Wir reichen die Hand, wir wollen versöhnen. Der Dialog- und Versöhnungs­prozess wird um Ostern starten und von der Akademie der Wissen­schaften mitorganisiert und begleitet werden. Was aber doch deutlich gesagt werden muss: Das Schützen von Menschenleben, liebe Kolleginnen und Kollegen, war unsere oberste Prämisse und danach haben wir gehandelt. (Beifall bei der ÖVP sowie der Abgeordneten Rössler und Schallmeiner.) Wir haben immer redlich gehandelt, nach bestem Wissen und Gewissen. Natürlich wurden retrospektiv Fehler gemacht, aber nur wer nichts tut, macht keine Fehler, und nichts zu tun hat noch niemandem geholfen.

Liebe Kolleginnen und Kollegen! Durch unser Handeln, durch unsere Ent­scheidungen wurden aber Tausende Menschenleben gerettet, und das zählt. (Beifall bei der ÖVP. Zwischenruf der Abg. Belakowitsch.) Der Staat hat staatliche Schutzpflichten, wie den Schutz der öffentlichen Gesundheit. Vor diesem Hintergrund hat auch der Verfassungsgerichtshof einen überwie­genden Teil der gesetzten Schutzmaßnahmen nicht beanstandet, son­dern als verhältnismäßig akzeptiert.

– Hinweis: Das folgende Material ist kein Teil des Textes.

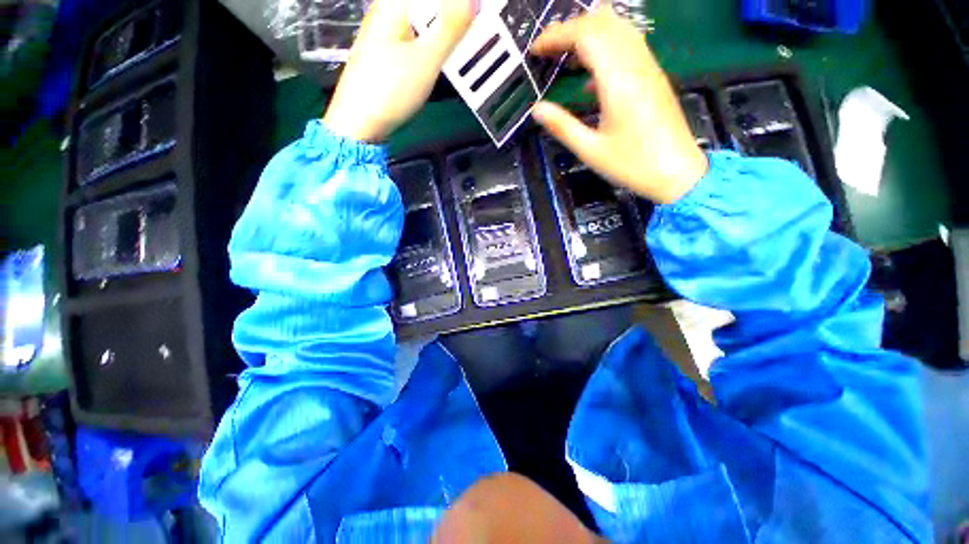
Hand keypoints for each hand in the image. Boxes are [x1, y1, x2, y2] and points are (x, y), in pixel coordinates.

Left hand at [323, 0, 475, 142]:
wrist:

Sehr geehrte Damen und Herren! In beiden Volksbegehren sind grundsätzliche, ablehnende Bedenken gegen Impfungen an sich niedergeschrieben. Ich möchte auch ein paar grundsätzliche Gedanken zu Impfung, Wissenschaft und Forschung anführen. Wissenschaft und Forschung, liebe Kolleginnen und Kollegen, sind die Basis für Wohlstand und Fortschritt. Wir hatten in der Pan­demie eine der schwersten Gesundheitskrisen. Wir hatten eine schnelle Impfung – durch wissenschaftliche Meisterleistung! –, eine Impfung, die vor schweren Verläufen schützt, Menschenleben rettet, eine Impfung, ohne die wir wahrscheinlich noch mitten in der Pandemie stecken würden.

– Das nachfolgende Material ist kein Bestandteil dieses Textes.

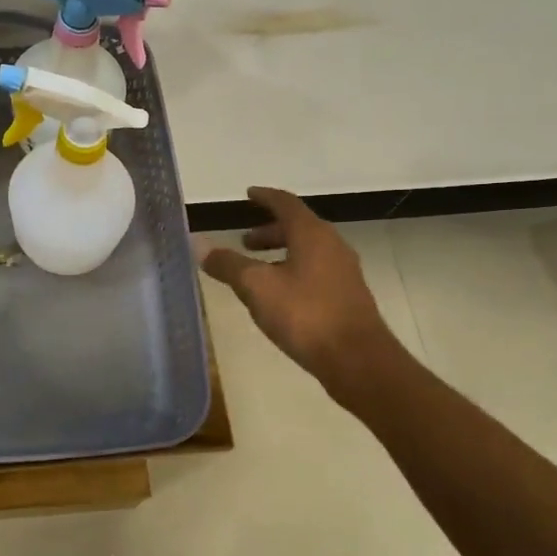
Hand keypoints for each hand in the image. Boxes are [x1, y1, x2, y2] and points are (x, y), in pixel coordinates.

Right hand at [198, 186, 401, 399]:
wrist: (357, 360)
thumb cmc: (305, 314)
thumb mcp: (256, 287)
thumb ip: (228, 264)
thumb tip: (198, 244)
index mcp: (312, 234)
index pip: (286, 204)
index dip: (265, 197)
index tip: (248, 195)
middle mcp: (332, 246)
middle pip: (298, 227)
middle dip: (269, 231)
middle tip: (244, 241)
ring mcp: (343, 272)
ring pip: (307, 251)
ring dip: (281, 253)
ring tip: (257, 270)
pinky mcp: (347, 297)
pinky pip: (315, 272)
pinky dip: (293, 271)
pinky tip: (278, 295)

So macht mich – das muss ich ganz ehrlich sagen – die Wissenschaftsfeindlich­keit und auch die Impfskepsis mancher auch hier im Hohen Haus fassungs­los, traurig und manchmal auch wütend. Eine Impfung ist die wichtigste Maßnah­me zur Infektionskontrolle. Wissenschaftsfeindlichkeit und Impfskepsis sind Gift für eine moderne Gesellschaft und werfen uns Jahre oder Jahr­zehnte zurück.

Ich halte es auch für nicht akzeptabel, dass die Impfung von manchen in verant­wortungsloser Weise für politische Zwecke missbraucht wird. (Abg. Bela­kowitsch: Ich auch! – Ruf bei der FPÖ: Impfzwang!) Das tut zum Beispiel die FPÖ. (Beifall bei der ÖVP. – Zwischenrufe der Abgeordneten Belakowitsch und Stefan.)

Das Konzept der gesunden Gesellschaft durch Präventionsmedizin und Impf­prävention ist alternativlos. (Abg. Belakowitsch: Es gibt nichts Alternativ­loses, Herr Kollege!)

Ich möchte abschließend noch zwei Beispiele für Impfungen nennen, die uns weiterbringen: Beispiel HPV-Impfung, diese wurde jetzt vom vollendeten neunten bis zum 21. Lebensjahr ab dem 1. Februar 2023 kostenfrei in Österreich zur Verfügung gestellt. (Ruf bei der FPÖ: Freiwillig!) In Ländern, wo diese HPV-Impfung in Anspruch genommen wird, gibt es zum Beispiel Gebärmutter­halskrebs nicht mehr. Das HP-Virus ist die häufigste Ursache dafür. Das heißt: Nützen Sie dieses Angebot! (Abg. Belakowitsch: Passen Sie auf, das steht dann im Stenographischen Protokoll, was Sie da sagen!)

Nächstes Beispiel: Covid-Impfung und Long Covid – eine weltweite Metastudie mit 860 000 Betroffenen hat gezeigt, dass die Covid-Impfung das Risiko für Long Covid um 40 Prozent reduziert.

Sehr geehrte Damen und Herren! Nützen wir das vorhandene Impfangebot! Impfen rettet Menschenleben. – Danke. (Beifall bei der ÖVP und bei Abgeordneten der Grünen. – Zwischenruf der Abg. Belakowitsch.)

11.41

Präsidentin Doris Bures: Nächster Redner: Herr Abgeordneter Gerhard Kaniak. – Bitte.